Top of SUPPLIED INFORMATION

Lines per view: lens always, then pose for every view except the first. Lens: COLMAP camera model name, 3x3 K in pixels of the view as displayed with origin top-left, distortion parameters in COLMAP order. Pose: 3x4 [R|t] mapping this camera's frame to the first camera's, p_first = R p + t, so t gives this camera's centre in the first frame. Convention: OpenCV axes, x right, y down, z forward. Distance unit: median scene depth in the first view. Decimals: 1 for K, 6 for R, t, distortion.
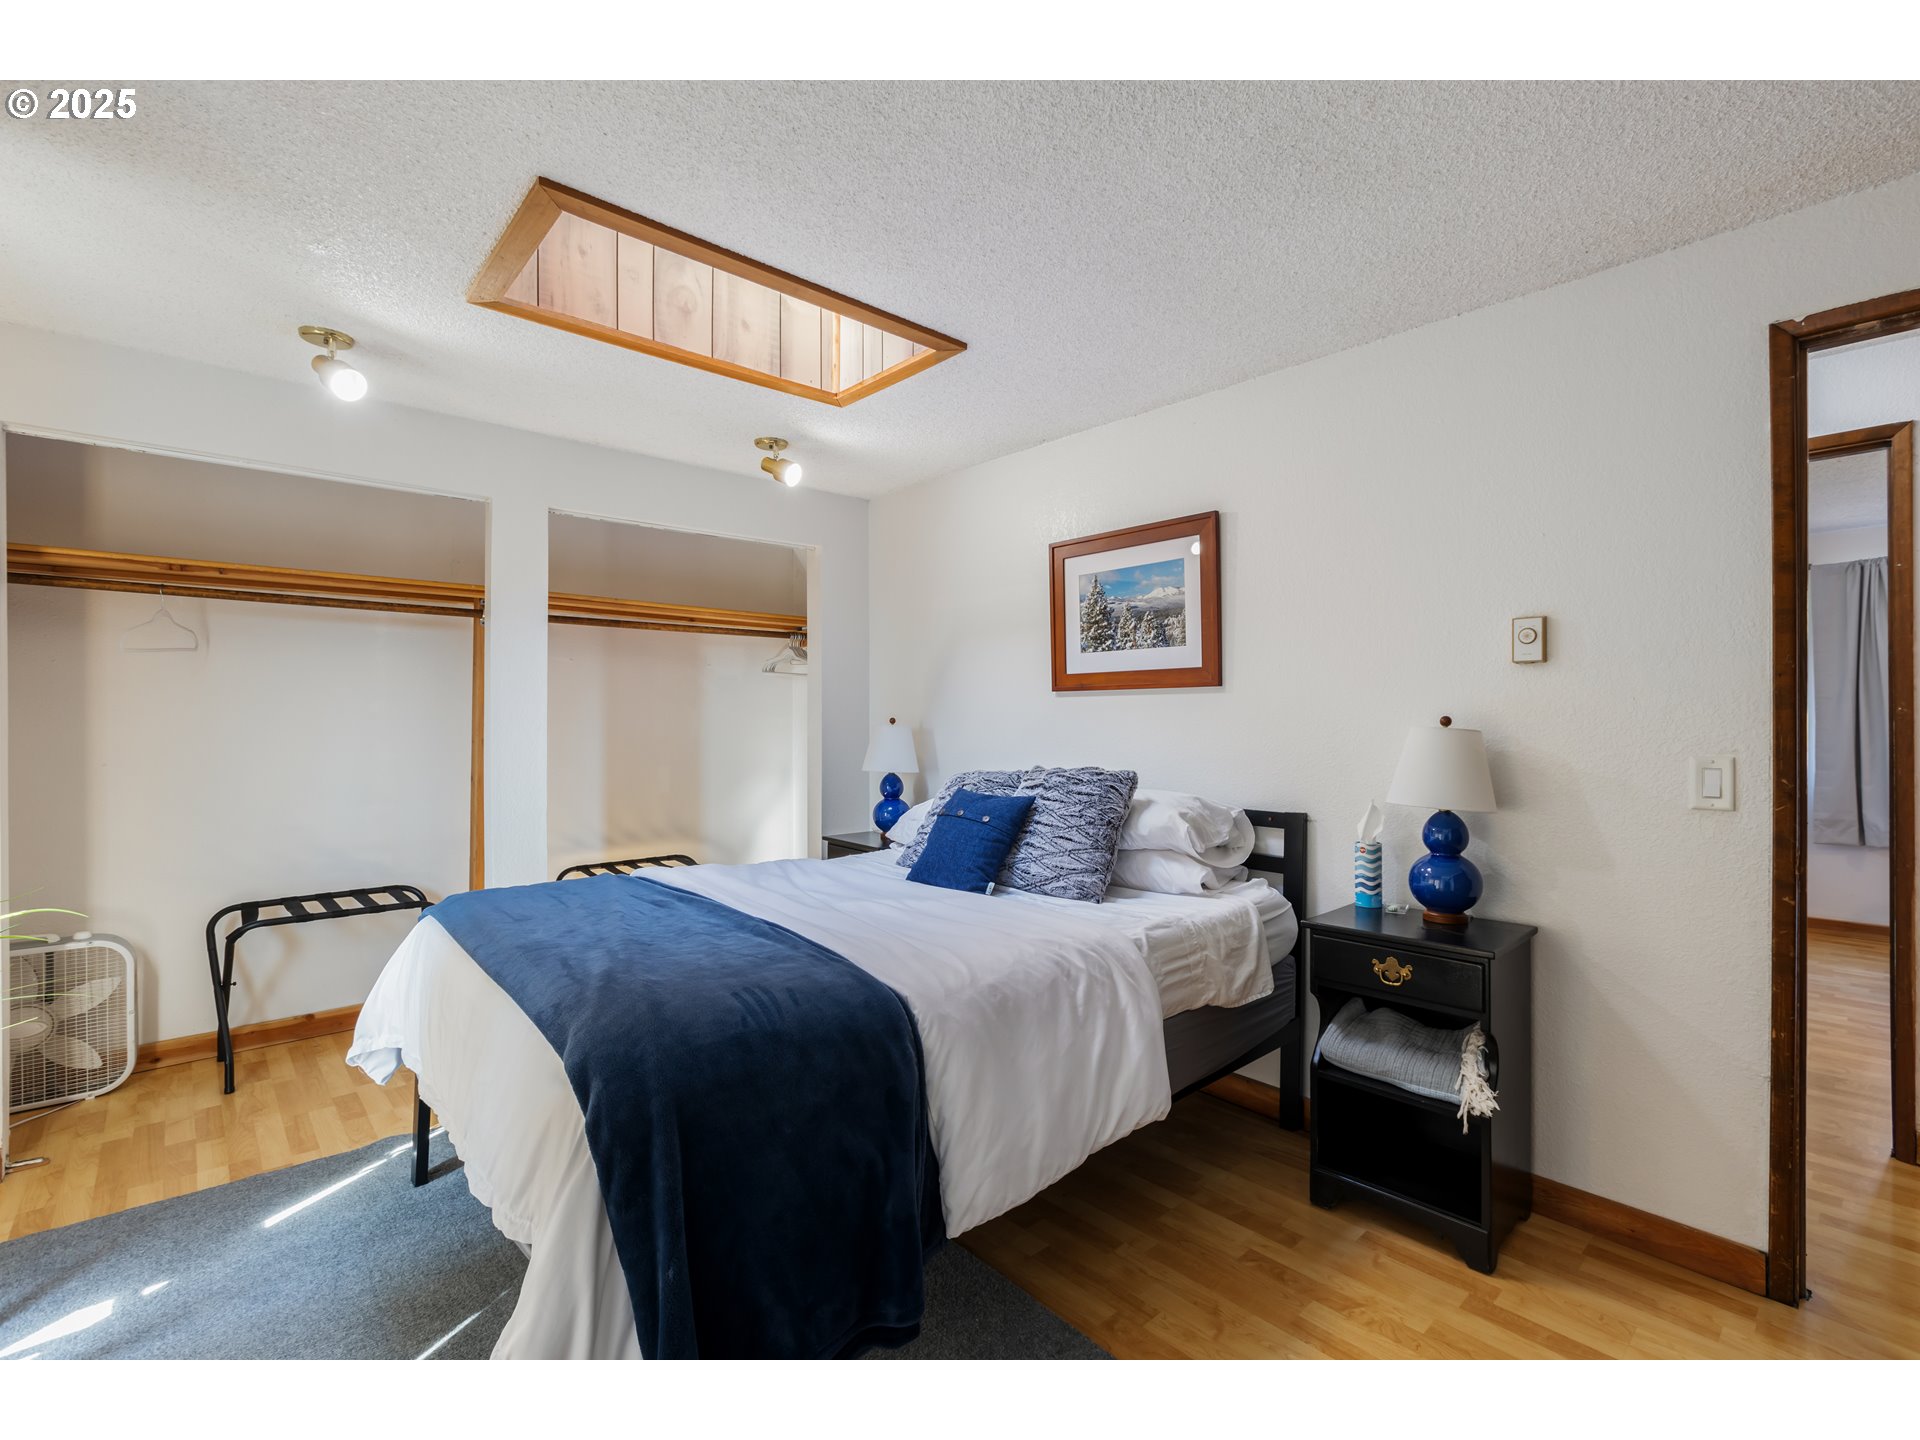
lens RADIAL K [[863.3, 0, 960.0], [0, 863.3, 720.0], [0, 0, 1]] dist [-0.001135, -0.000290]
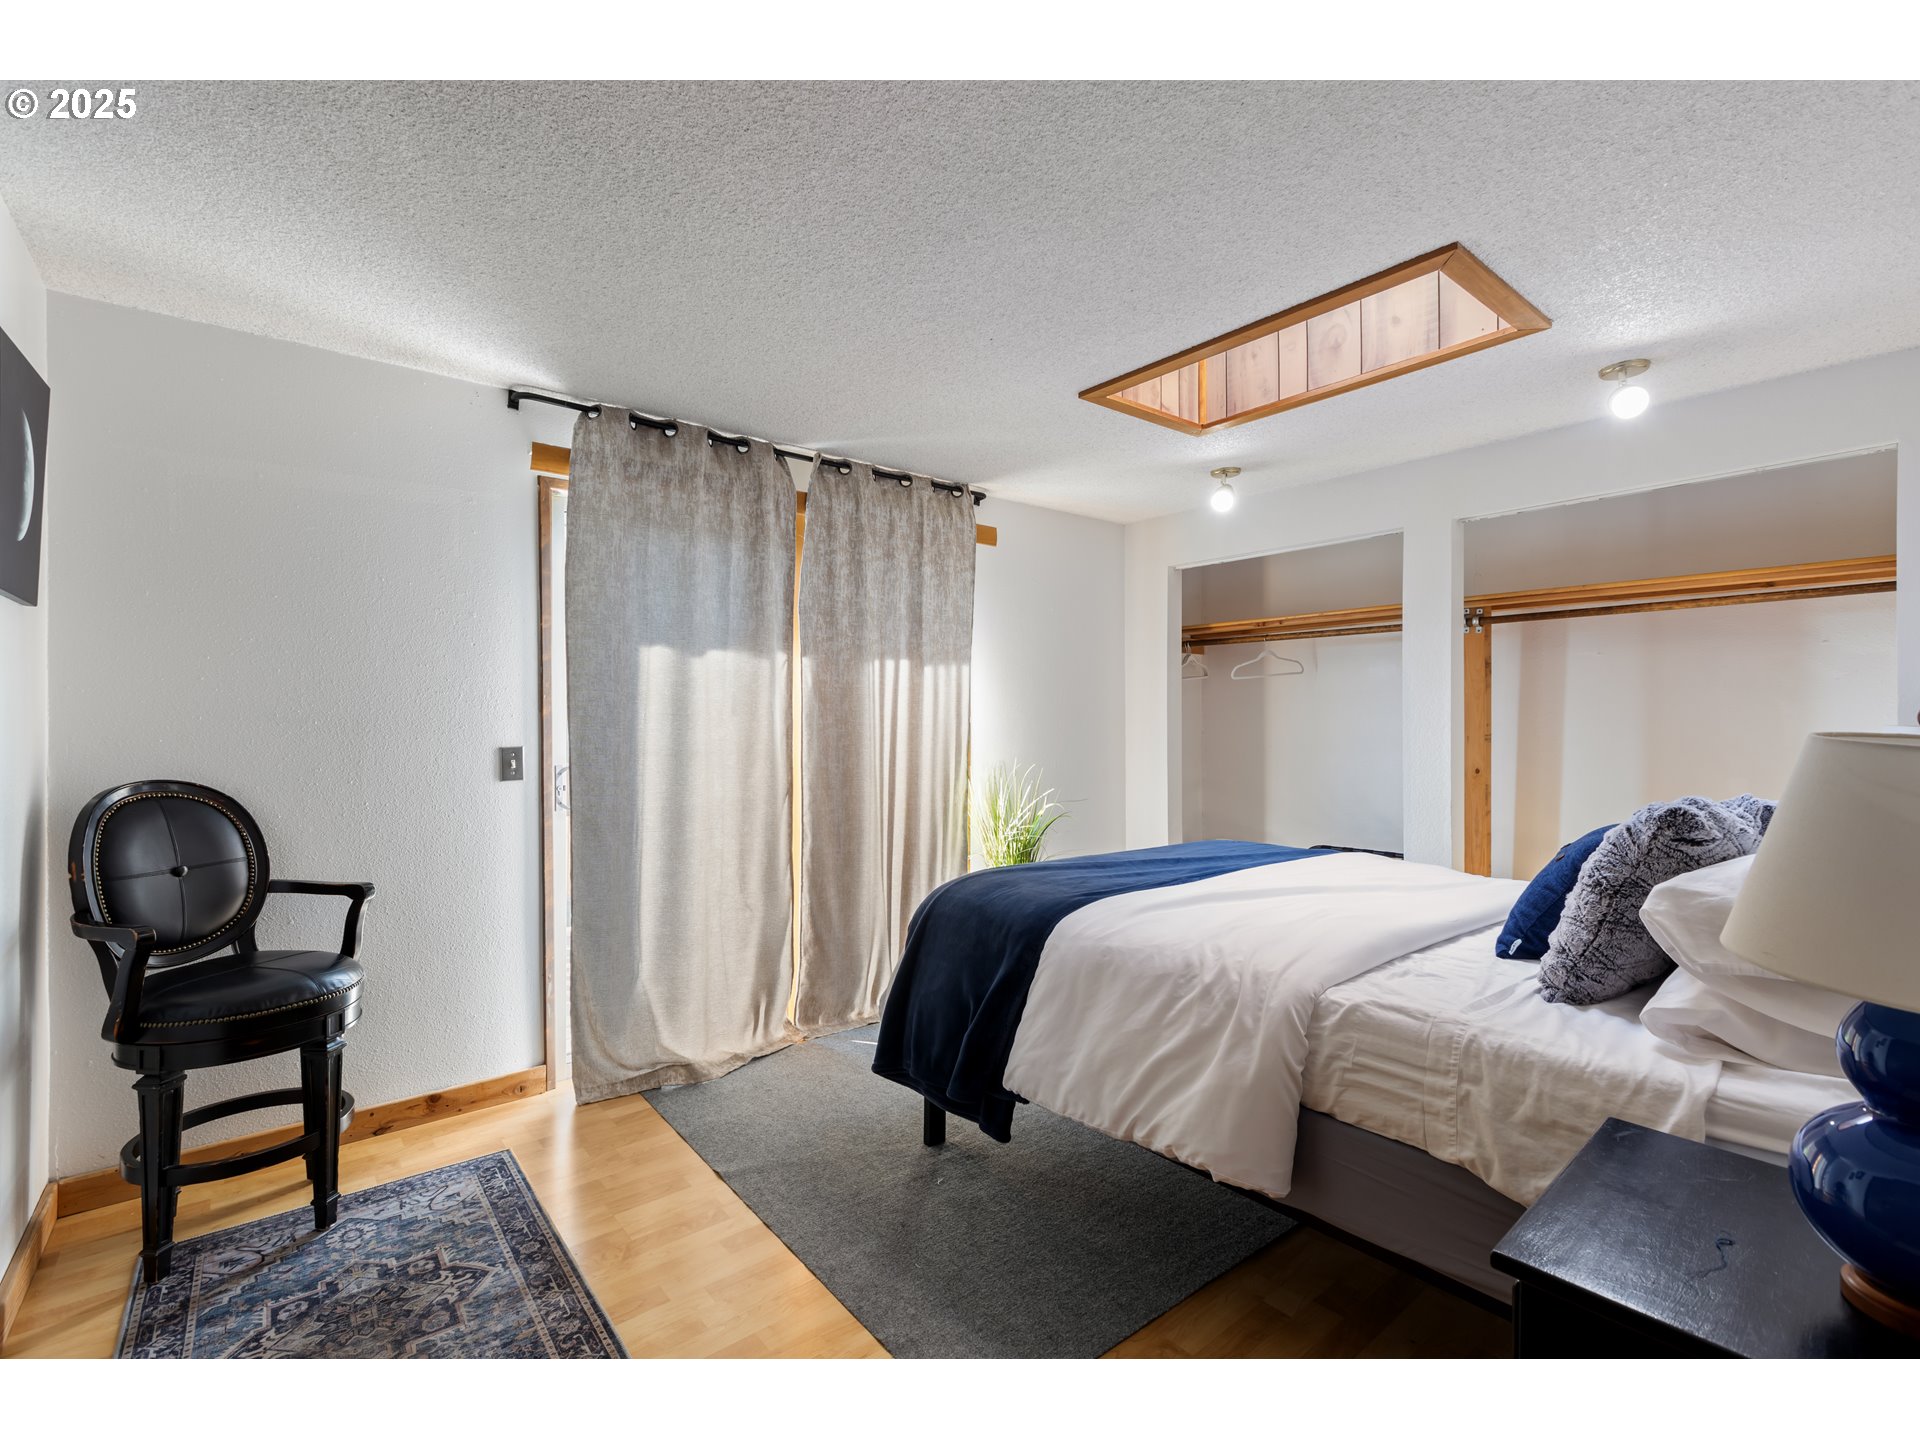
lens RADIAL K [[863.3, 0, 960.0], [0, 863.3, 720.0], [0, 0, 1]] dist [-0.001135, -0.000290]
pose [[-0.046359, 0.000298, -0.998925, 0.819420], [0.002160, 0.999998, 0.000198, 0.000906], [0.998923, -0.002148, -0.046360, 0.581184]]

Bottom of SUPPLIED INFORMATION

PROBLEM TO WORK ON: Exact copy, no pictures: please print the data above once more.

ANSWER:
Lines per view: lens always, then pose for every view except the first. Lens: COLMAP camera model name, 3x3 K in pixels of the view as displayed with origin top-left, distortion parameters in COLMAP order. Pose: 3x4 [R|t] mapping this camera's frame to the first camera's, p_first = R p + t, so t gives this camera's centre in the first frame. Convention: OpenCV axes, x right, y down, z forward. Distance unit: median scene depth in the first view. Decimals: 1 for K, 6 for R, t, distortion.
lens RADIAL K [[863.3, 0, 960.0], [0, 863.3, 720.0], [0, 0, 1]] dist [-0.001135, -0.000290]
lens RADIAL K [[863.3, 0, 960.0], [0, 863.3, 720.0], [0, 0, 1]] dist [-0.001135, -0.000290]
pose [[-0.046359, 0.000298, -0.998925, 0.819420], [0.002160, 0.999998, 0.000198, 0.000906], [0.998923, -0.002148, -0.046360, 0.581184]]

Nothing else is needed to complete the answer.